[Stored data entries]
****

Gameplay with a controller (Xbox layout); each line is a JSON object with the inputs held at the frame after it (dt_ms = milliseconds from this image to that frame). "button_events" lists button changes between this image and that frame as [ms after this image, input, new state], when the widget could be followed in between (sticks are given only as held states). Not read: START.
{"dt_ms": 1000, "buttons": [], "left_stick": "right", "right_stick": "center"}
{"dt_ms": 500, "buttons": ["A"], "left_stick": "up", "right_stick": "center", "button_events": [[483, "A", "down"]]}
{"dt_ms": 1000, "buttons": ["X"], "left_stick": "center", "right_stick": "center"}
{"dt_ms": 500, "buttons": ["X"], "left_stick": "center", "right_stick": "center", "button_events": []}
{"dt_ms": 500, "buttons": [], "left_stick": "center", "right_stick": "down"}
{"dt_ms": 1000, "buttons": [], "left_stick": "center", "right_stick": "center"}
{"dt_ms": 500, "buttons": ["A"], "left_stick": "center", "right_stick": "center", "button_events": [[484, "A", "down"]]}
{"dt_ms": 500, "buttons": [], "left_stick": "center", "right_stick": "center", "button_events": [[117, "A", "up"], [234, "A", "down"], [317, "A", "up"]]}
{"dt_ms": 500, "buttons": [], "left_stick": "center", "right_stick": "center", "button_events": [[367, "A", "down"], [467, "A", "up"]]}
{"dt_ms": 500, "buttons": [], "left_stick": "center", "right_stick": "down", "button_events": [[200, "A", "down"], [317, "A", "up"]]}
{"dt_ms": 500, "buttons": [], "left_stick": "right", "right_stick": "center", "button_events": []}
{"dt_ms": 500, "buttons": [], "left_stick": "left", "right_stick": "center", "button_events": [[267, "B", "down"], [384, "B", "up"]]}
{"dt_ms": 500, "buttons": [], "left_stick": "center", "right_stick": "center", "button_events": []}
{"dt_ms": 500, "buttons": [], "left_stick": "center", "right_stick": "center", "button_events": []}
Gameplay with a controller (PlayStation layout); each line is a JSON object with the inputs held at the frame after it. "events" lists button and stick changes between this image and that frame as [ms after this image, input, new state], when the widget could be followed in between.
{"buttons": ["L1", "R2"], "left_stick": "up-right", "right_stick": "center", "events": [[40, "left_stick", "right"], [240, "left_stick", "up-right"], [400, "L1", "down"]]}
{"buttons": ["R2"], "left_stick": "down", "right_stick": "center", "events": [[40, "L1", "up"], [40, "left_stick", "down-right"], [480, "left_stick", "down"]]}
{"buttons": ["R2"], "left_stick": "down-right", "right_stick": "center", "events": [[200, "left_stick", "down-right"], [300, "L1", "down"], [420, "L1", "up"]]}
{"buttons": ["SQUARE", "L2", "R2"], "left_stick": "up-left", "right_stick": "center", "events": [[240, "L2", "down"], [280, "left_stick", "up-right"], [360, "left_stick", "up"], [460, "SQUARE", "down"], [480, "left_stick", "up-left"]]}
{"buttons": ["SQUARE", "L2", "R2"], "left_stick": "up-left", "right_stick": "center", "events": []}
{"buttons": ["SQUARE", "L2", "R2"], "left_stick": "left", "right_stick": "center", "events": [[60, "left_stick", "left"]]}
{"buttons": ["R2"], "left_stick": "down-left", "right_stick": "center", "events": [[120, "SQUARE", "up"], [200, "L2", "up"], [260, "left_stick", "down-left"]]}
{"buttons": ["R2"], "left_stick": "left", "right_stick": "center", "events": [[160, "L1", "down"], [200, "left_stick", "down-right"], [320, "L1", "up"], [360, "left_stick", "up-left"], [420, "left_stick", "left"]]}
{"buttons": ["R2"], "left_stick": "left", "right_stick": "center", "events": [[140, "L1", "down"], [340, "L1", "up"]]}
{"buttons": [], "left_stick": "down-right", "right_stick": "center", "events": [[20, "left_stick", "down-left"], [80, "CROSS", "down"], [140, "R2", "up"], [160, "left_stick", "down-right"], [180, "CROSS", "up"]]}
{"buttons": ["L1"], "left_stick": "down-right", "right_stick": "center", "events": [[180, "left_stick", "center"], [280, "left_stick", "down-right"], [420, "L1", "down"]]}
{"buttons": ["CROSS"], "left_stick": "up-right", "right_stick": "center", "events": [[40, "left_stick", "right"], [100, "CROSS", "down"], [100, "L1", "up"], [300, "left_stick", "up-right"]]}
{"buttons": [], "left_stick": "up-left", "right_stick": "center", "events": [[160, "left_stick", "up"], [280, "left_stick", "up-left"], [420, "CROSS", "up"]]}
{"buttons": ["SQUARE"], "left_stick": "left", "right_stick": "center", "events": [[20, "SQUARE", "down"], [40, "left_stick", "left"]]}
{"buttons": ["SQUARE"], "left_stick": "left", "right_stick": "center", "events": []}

****

_Exercise description_. Please retype all of the records, keeping each line exactly as it is.

_Output for this task_.
Gameplay with a controller (Xbox layout); each line is a JSON object with the inputs held at the frame after it (dt_ms = milliseconds from this image to that frame). "button_events" lists button changes between this image and that frame as [ms after this image, input, new state], when the widget could be followed in between (sticks are given only as held states). Not read: START.
{"dt_ms": 1000, "buttons": [], "left_stick": "right", "right_stick": "center"}
{"dt_ms": 500, "buttons": ["A"], "left_stick": "up", "right_stick": "center", "button_events": [[483, "A", "down"]]}
{"dt_ms": 1000, "buttons": ["X"], "left_stick": "center", "right_stick": "center"}
{"dt_ms": 500, "buttons": ["X"], "left_stick": "center", "right_stick": "center", "button_events": []}
{"dt_ms": 500, "buttons": [], "left_stick": "center", "right_stick": "down"}
{"dt_ms": 1000, "buttons": [], "left_stick": "center", "right_stick": "center"}
{"dt_ms": 500, "buttons": ["A"], "left_stick": "center", "right_stick": "center", "button_events": [[484, "A", "down"]]}
{"dt_ms": 500, "buttons": [], "left_stick": "center", "right_stick": "center", "button_events": [[117, "A", "up"], [234, "A", "down"], [317, "A", "up"]]}
{"dt_ms": 500, "buttons": [], "left_stick": "center", "right_stick": "center", "button_events": [[367, "A", "down"], [467, "A", "up"]]}
{"dt_ms": 500, "buttons": [], "left_stick": "center", "right_stick": "down", "button_events": [[200, "A", "down"], [317, "A", "up"]]}
{"dt_ms": 500, "buttons": [], "left_stick": "right", "right_stick": "center", "button_events": []}
{"dt_ms": 500, "buttons": [], "left_stick": "left", "right_stick": "center", "button_events": [[267, "B", "down"], [384, "B", "up"]]}
{"dt_ms": 500, "buttons": [], "left_stick": "center", "right_stick": "center", "button_events": []}
{"dt_ms": 500, "buttons": [], "left_stick": "center", "right_stick": "center", "button_events": []}
Gameplay with a controller (PlayStation layout); each line is a JSON object with the inputs held at the frame after it. "events" lists button and stick changes between this image and that frame as [ms after this image, input, new state], when the widget could be followed in between.
{"buttons": ["L1", "R2"], "left_stick": "up-right", "right_stick": "center", "events": [[40, "left_stick", "right"], [240, "left_stick", "up-right"], [400, "L1", "down"]]}
{"buttons": ["R2"], "left_stick": "down", "right_stick": "center", "events": [[40, "L1", "up"], [40, "left_stick", "down-right"], [480, "left_stick", "down"]]}
{"buttons": ["R2"], "left_stick": "down-right", "right_stick": "center", "events": [[200, "left_stick", "down-right"], [300, "L1", "down"], [420, "L1", "up"]]}
{"buttons": ["SQUARE", "L2", "R2"], "left_stick": "up-left", "right_stick": "center", "events": [[240, "L2", "down"], [280, "left_stick", "up-right"], [360, "left_stick", "up"], [460, "SQUARE", "down"], [480, "left_stick", "up-left"]]}
{"buttons": ["SQUARE", "L2", "R2"], "left_stick": "up-left", "right_stick": "center", "events": []}
{"buttons": ["SQUARE", "L2", "R2"], "left_stick": "left", "right_stick": "center", "events": [[60, "left_stick", "left"]]}
{"buttons": ["R2"], "left_stick": "down-left", "right_stick": "center", "events": [[120, "SQUARE", "up"], [200, "L2", "up"], [260, "left_stick", "down-left"]]}
{"buttons": ["R2"], "left_stick": "left", "right_stick": "center", "events": [[160, "L1", "down"], [200, "left_stick", "down-right"], [320, "L1", "up"], [360, "left_stick", "up-left"], [420, "left_stick", "left"]]}
{"buttons": ["R2"], "left_stick": "left", "right_stick": "center", "events": [[140, "L1", "down"], [340, "L1", "up"]]}
{"buttons": [], "left_stick": "down-right", "right_stick": "center", "events": [[20, "left_stick", "down-left"], [80, "CROSS", "down"], [140, "R2", "up"], [160, "left_stick", "down-right"], [180, "CROSS", "up"]]}
{"buttons": ["L1"], "left_stick": "down-right", "right_stick": "center", "events": [[180, "left_stick", "center"], [280, "left_stick", "down-right"], [420, "L1", "down"]]}
{"buttons": ["CROSS"], "left_stick": "up-right", "right_stick": "center", "events": [[40, "left_stick", "right"], [100, "CROSS", "down"], [100, "L1", "up"], [300, "left_stick", "up-right"]]}
{"buttons": [], "left_stick": "up-left", "right_stick": "center", "events": [[160, "left_stick", "up"], [280, "left_stick", "up-left"], [420, "CROSS", "up"]]}
{"buttons": ["SQUARE"], "left_stick": "left", "right_stick": "center", "events": [[20, "SQUARE", "down"], [40, "left_stick", "left"]]}
{"buttons": ["SQUARE"], "left_stick": "left", "right_stick": "center", "events": []}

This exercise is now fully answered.